Of course, we have to have some sort of “rules” to determine the country of a spam message. I’ve decided on these, admittedly a bit fluffy, in order of priority:

  1. If the sender claims to be from a particular country, accept that, whether or not it’s actually true. “Hello I am Mrs Amassa Smith, and I am from Ouagadougou.”
  2. If there is a URL in the message, use the country in which the domain is registered. If there are multiple URLs with domains from different countries, this rule does not apply. It also doesn’t apply if the domain is AOL, Facebook, or the like.
  3. If the body specifically lists an email address to contact, use the country that the domain is registered in. The email address must be listed in the message body — the address it claims to come from in the header doesn’t count. Common email domains, such as aol.com, gmail.com, and yahoo.com, also don’t count.
  4. Check the first reliable Received line in the email headers, and use the country in which that domain is registered. In considering “reliable”, one has to account for possibly forged Received lines.

Of course, this means I have to actually start looking at my spam, more than I already do (I actually do scan it now, and read some of the ones that look like they might be amusing), but it should be fun to keep track of the list. So far, in three days of checking, here’s what I have (go here for the current list):

  1. Nigeria
  2. Côte d’Ivoire
  3. Canada
  4. Sierra Leone
  5. Iraq
  6. Russia
  7. England
  8. Benin
  9. Italy
  10. Taiwan (Republic of China)
  11. France
  12. United States
  13. Korea
  14. United Arab Emirates
  15. Japan
  16. Chile
  17. Gabon
  18. India
  19. Ukraine
  20. China (People’s Republic of China)
  21. Kuwait
  22. Germany
  23. Andorra
  24. Australia
  25. Brazil
  26. Spain
  27. Zimbabwe
  28. Romania
  29. Thailand
  30. Guatemala
  31. Indonesia
  32. Hungary
  33. Dubai
  34. Netherlands
  35. Singapore
  36. South Africa

I’m well on my way. Who wants to play too?

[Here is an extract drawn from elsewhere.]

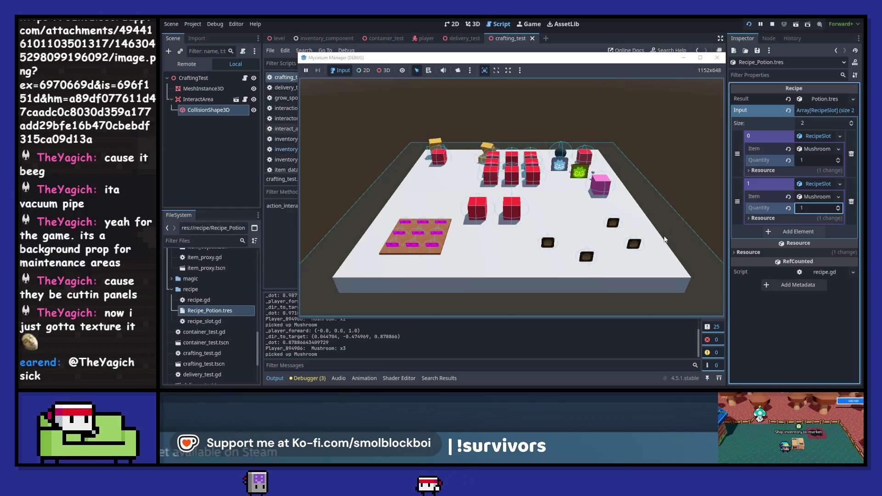
# Craft a Potion, turning Mushroom x3 into Mushroom x1 plus Potion x1, then stop the game.
pyautogui.press('e')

Update: I have created a permanent page to hold the current list.


[1] There are many suggested origins, all of questionable veracity; let’s just stick with “origin uncertain.”

[2] I’ll note that some of the commenters to these pages are also hams; I know that Jim, Ray, and Brent are.

1 comment:

Unknown said...

My spam is SO dull and local in comparison to yours. I feel inferior!